A Chicago federal court judge has denied a local trash hauling company’s request to rescind a previously imposed stay on arbitration in a dispute with the city and its primary waste hauling vendors over service contracts.
Linda and Jesse McGee filed suit on behalf of Linda Construction Inc., naming the city, Teamsters Local 731 and several of their competitors as defendants in its original six-count, 2015 filing that sought $24 million in damages and a request for a court order allowing the company to bid for a Chicago waste hauling contract.
In the suit, the plaintiffs pointedly accused all the defendants of racial discrimination that hampered the minority-owned company’s ability to compete for the city’s garbage hauling business. In the most recent litigation, only Republic Services Procurement Inc. was officially named as a defendant.

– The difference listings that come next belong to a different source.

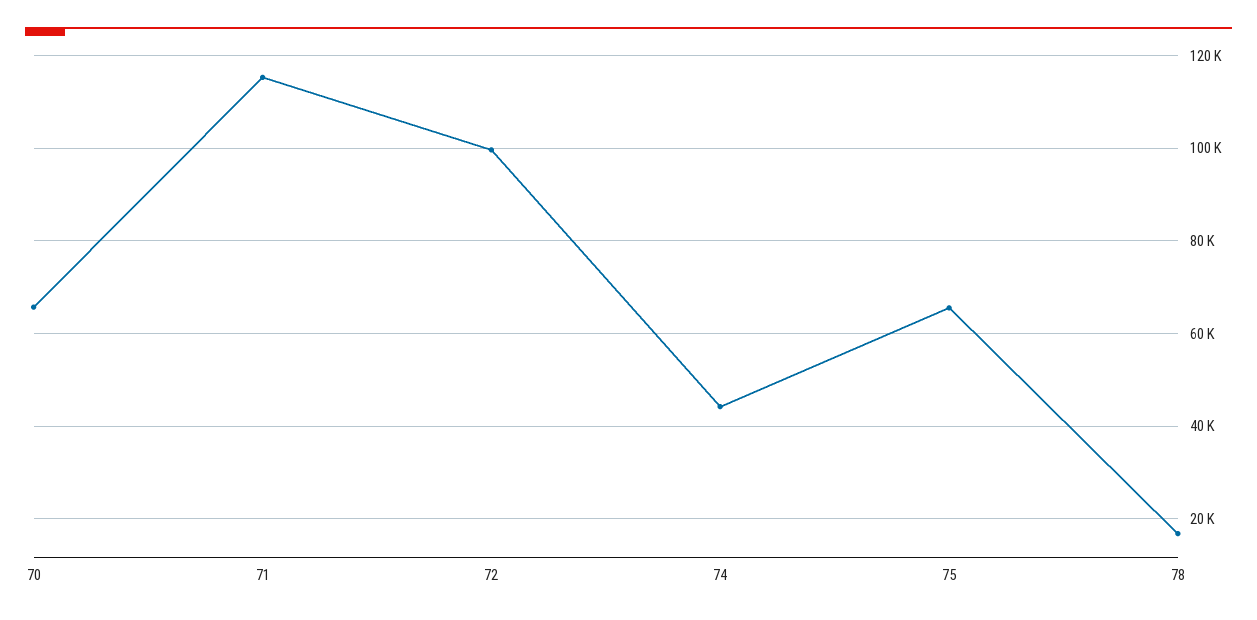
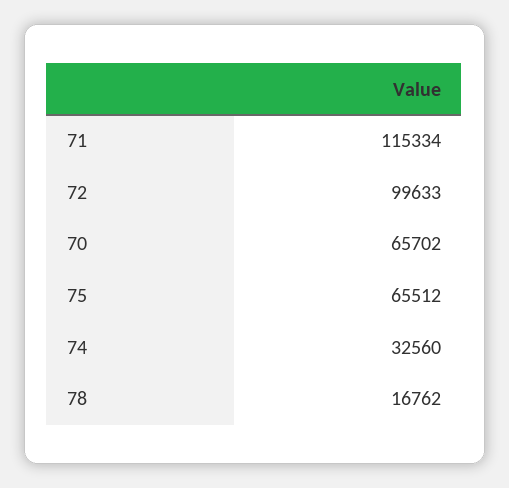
74: 44000 -> 32560

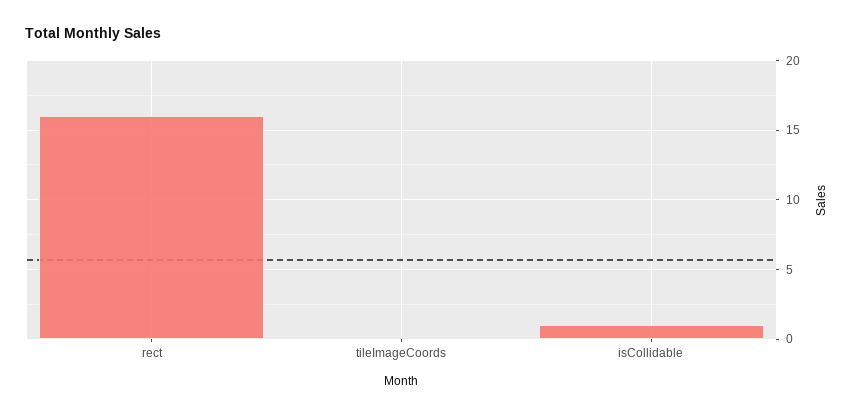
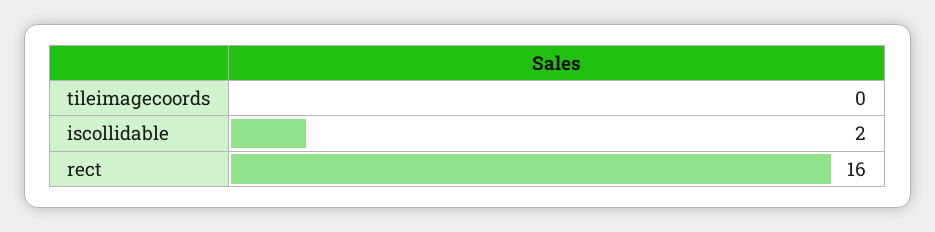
isCollidable: 1 -> 2

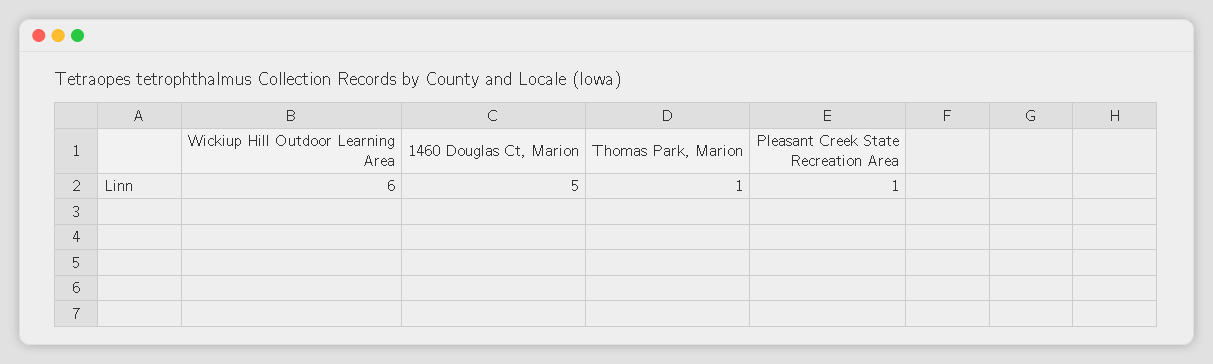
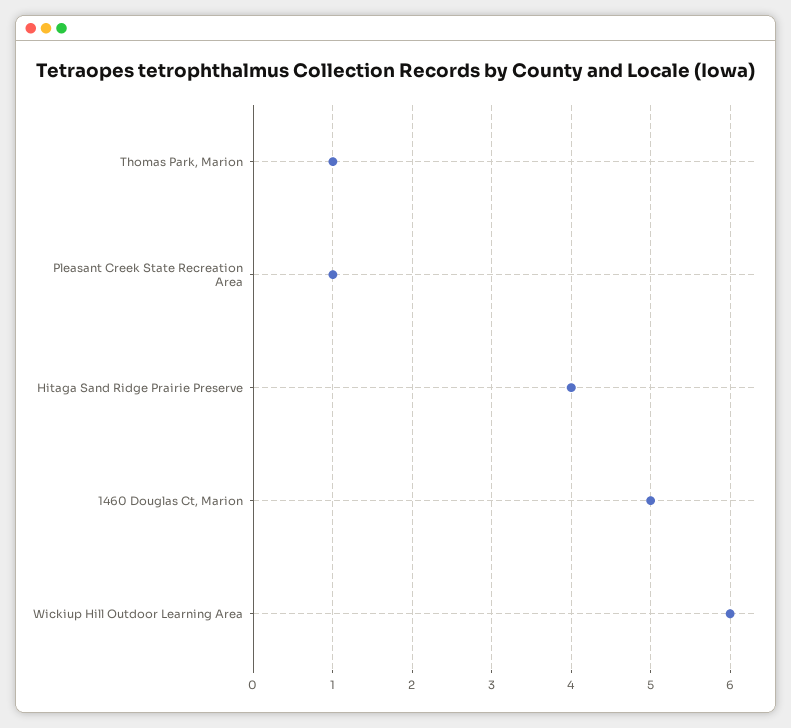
Hitaga Sand Ridge Prairie Preserve: none -> 4

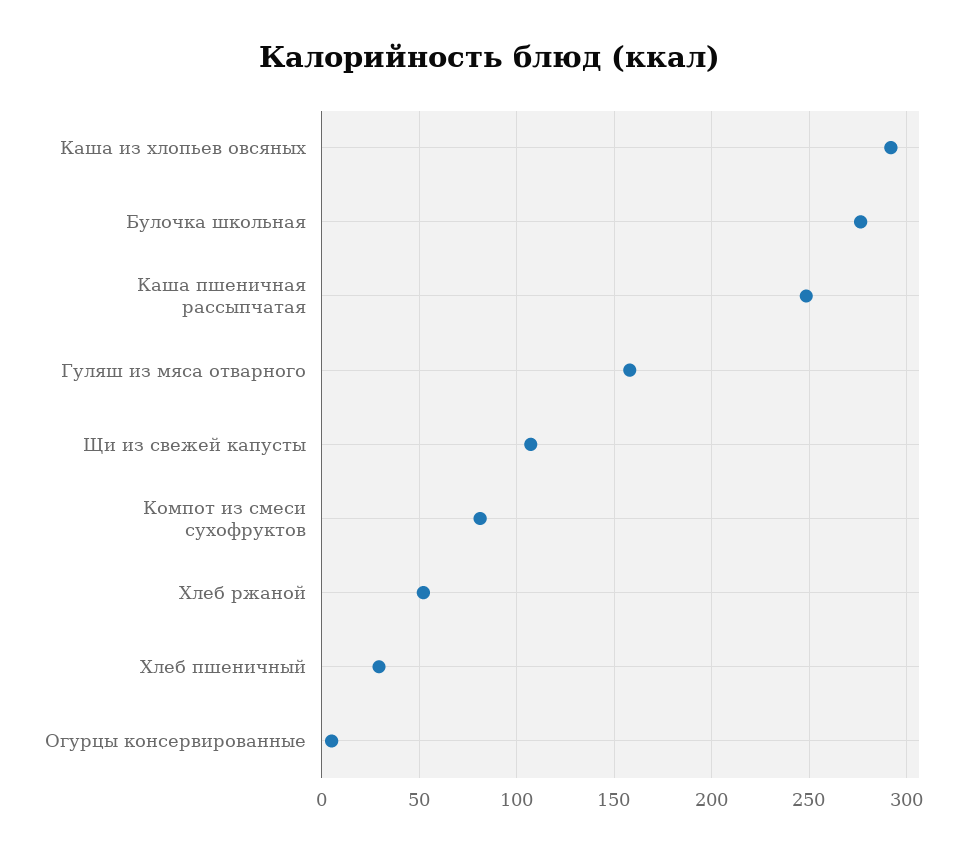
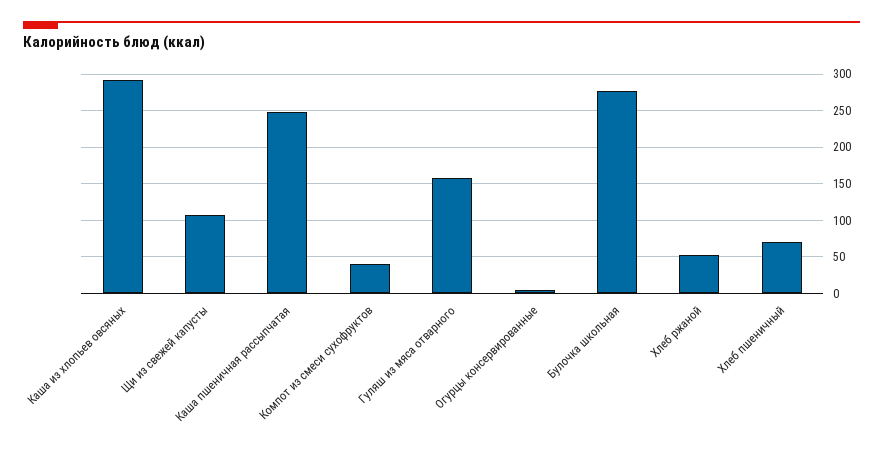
Компот из смеси сухофруктов: 80 -> 40
Хлеб пшеничный: 30 -> 70

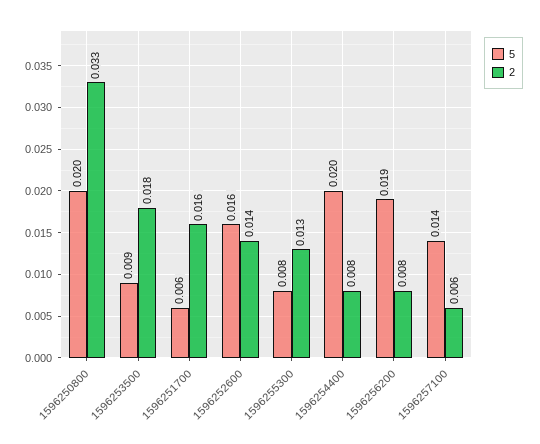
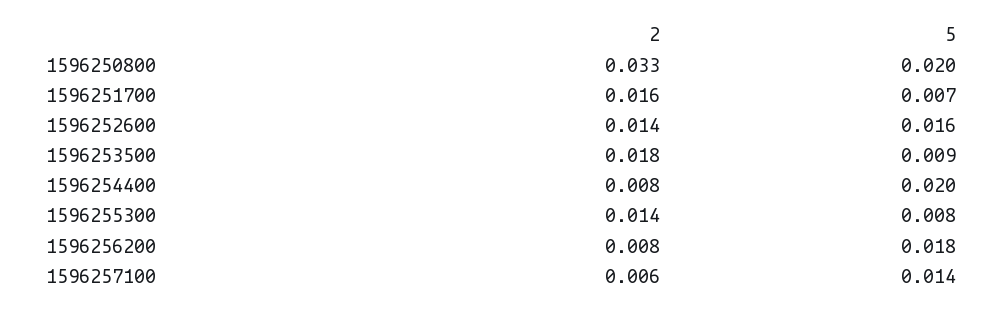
5, 1596251700: 0.006 -> 0.007
2, 1596255300: 0.013 -> 0.014
5, 1596256200: 0.019 -> 0.018

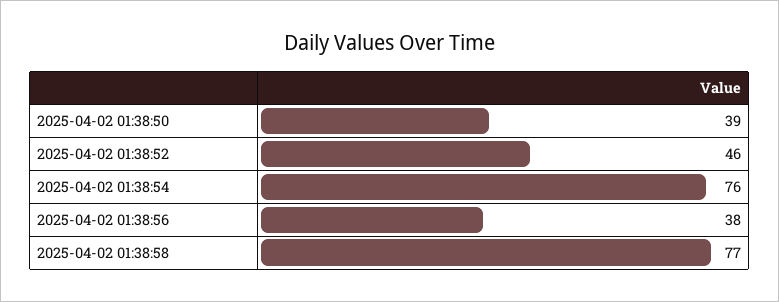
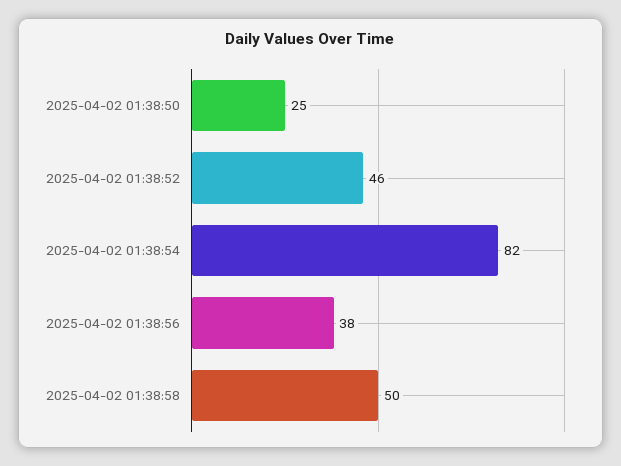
2025-04-02 01:38:50: 39 -> 25
2025-04-02 01:38:54: 76 -> 82
2025-04-02 01:38:58: 77 -> 50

In rendering his latest ruling, U.S. District Court Judge Harry D. Leinenweber found that “LCI has waived its right to arbitration and no ground exists to allow it to rescind that waiver.”
In late 2015, the plaintiffs and owners of LCI formally filed suit alleging discrimination, conspiracy, violation of equal protection, breach of contract and interference with a contract. The complaint also specifically charged that the defendants used a three-year “probationary period” LCI was under with the city to sabotage LCI and prevent it from meeting the requirements of the probationary test.”
LCI first landed its probationary contract with the city in 2010, when it was hired by Republic subsidiary Allied Waste Management in a joint venture where Allied was pegged to serve as a “mentor” for the African-American-owned company.
As part of its filing, LCI stressed that its business was the only minority-owned one associated with the city for such work and, up until then, had been completely shut out of the loop. The suit further alleges that over time, and in effort to satisfy diversity-related guidelines, city officials routinely steered related business to front companies for white-owned businesses.
The partnership between LCI and Allied was for three years and held the caveat that LCI would be allowed to officially bid on its own waste hauling contract if all should go according to plan.
During earlier proceedings, the court had ruled that LCI had not offered nearly enough evidence to back its raced-based assertions. Even so, LCI listed a litany of alleged transgressions that included directing an insurer to acquire coverage for LCI’s trucks, which would have prevented the company from being able to cross state lines into Missouri, where landfills are located. LCI also alleged that its drivers were misled to believe one to 1.5 loads delivered per day was sufficient, when the contract called for a minimum of 2.5, and that the loading of LCI trucks with waste to be hauled was intentionally delayed.
“The factual findings upon which the Court premises its legal conclusion of waiver is reviewed only for clear error,” the judge said. “A review for ‘clear error’ means that the Court’s decision will be upheld unless the court of appeals reaches a firm and definite conviction that the Court made a mistake.”
In all, attorneys for LCI claimed to have filed more than two dozen complaints with City Hall over a 16-month period, all of which were allegedly ignored, leading to the company to lose an estimated $14 million in potential income.
LCI was represented in the proceedings by Palos Heights-based attorney Maurice James Salem of the Law Offices of Salem & Associates.
In-house counsel from the Department of Law served as counsel for the city, while all the private defendants were represented by the tandem of Reed Smith LLP, of Chicago, and Hesik-Prybylo, of Oak Park.